Brazil offers a wide variety of destinations for visitors, from Eco-tourism in the Amazon river and its rain forest zone to colonial towns built by the Portuguese to miles and miles of unspoiled beaches.

 

 

In 2016, Brazil welcomed fewer than 6.6 million foreigners, about half the number that travelled to the city-state of Singapore.

 

 

The visitors from America have dropped in recent years. The numbers  of tourists fell from approximately 657,000 in 2014 to 576,000 in 2015. In 2016, the year Rio de Janeiro hosted the Olympics, the number fell further to approximately 570,000.

 

 

Tourism Minister Marx Beltrao said that the current administration is trying to make travel to and within Brazil cheaper by allowing increased foreign investment in domestic airlines.
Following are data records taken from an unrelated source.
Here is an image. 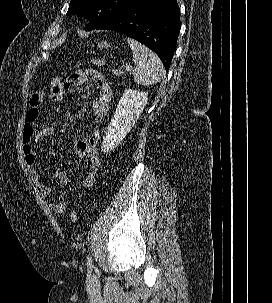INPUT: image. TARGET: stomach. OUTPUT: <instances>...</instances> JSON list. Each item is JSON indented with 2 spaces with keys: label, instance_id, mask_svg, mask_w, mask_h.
Listing matches in <instances>:
<instances>
[{
  "label": "stomach",
  "instance_id": "stomach-1",
  "mask_svg": "<svg viewBox=\"0 0 272 303\" xmlns=\"http://www.w3.org/2000/svg\"><path fill=\"white\" fill-rule=\"evenodd\" d=\"M97 47L100 49H104V48H109L111 46L110 43H108L107 41H101L100 43H98Z\"/></svg>",
  "mask_w": 272,
  "mask_h": 303
}]
</instances>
It is also hoping to quadruple the budget of Embratur, Brazil’s tourism board, and is working to overhaul its promotion strategy. The Tourism Minister Marx Beltrao also said that government had now understood the economic importance of tourism and travel-trade business in order to generate the economy of the country.

 

 

The country has now the real challenges to confront, including high rates of violent crime in some areas, the steep cost of travelling within the country and repeated disease outbreaks.

 

 

A Zika outbreak that began in 2015 put off many would-be travellers after the mosquito-borne virus was linked to severe birth defects. This year, a yellow fever outbreak is spreading just weeks before Rio Carnival.